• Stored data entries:
○ ○ ○ ○
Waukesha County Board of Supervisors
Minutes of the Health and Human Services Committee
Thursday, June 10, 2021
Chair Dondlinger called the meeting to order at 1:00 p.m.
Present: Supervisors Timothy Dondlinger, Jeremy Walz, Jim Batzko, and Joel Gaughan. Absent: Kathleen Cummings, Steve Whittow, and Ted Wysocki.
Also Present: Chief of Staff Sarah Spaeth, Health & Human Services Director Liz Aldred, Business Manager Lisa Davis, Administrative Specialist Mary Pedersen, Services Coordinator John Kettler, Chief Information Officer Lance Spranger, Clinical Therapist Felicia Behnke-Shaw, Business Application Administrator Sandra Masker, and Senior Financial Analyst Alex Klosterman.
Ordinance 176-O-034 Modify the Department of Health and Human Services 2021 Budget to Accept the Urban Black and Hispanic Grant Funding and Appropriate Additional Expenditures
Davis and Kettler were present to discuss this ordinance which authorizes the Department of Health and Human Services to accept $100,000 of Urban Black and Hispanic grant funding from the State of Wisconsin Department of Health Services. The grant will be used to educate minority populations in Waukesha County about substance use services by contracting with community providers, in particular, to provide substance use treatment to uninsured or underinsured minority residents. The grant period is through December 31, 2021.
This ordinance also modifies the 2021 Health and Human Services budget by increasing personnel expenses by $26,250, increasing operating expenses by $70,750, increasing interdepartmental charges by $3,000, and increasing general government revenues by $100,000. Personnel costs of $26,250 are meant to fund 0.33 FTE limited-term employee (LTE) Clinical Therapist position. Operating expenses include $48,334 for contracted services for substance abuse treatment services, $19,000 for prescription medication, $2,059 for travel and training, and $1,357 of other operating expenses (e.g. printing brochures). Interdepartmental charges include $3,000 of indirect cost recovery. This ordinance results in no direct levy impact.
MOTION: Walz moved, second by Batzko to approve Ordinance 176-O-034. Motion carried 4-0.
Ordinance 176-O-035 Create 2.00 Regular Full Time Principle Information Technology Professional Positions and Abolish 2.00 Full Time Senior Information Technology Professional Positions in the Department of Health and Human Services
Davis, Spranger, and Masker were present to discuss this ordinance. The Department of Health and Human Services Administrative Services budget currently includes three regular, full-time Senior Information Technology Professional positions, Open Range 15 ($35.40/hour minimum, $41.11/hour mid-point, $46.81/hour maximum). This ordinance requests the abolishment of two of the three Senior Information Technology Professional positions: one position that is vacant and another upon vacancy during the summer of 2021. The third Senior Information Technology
○ ○ ○ ○
• Work task: Each line above that holds the string "Batzko" should be copied and shown.

• Result for this task:
Present: Supervisors Timothy Dondlinger, Jeremy Walz, Jim Batzko, and Joel Gaughan. Absent: Kathleen Cummings, Steve Whittow, and Ted Wysocki.
MOTION: Walz moved, second by Batzko to approve Ordinance 176-O-034. Motion carried 4-0.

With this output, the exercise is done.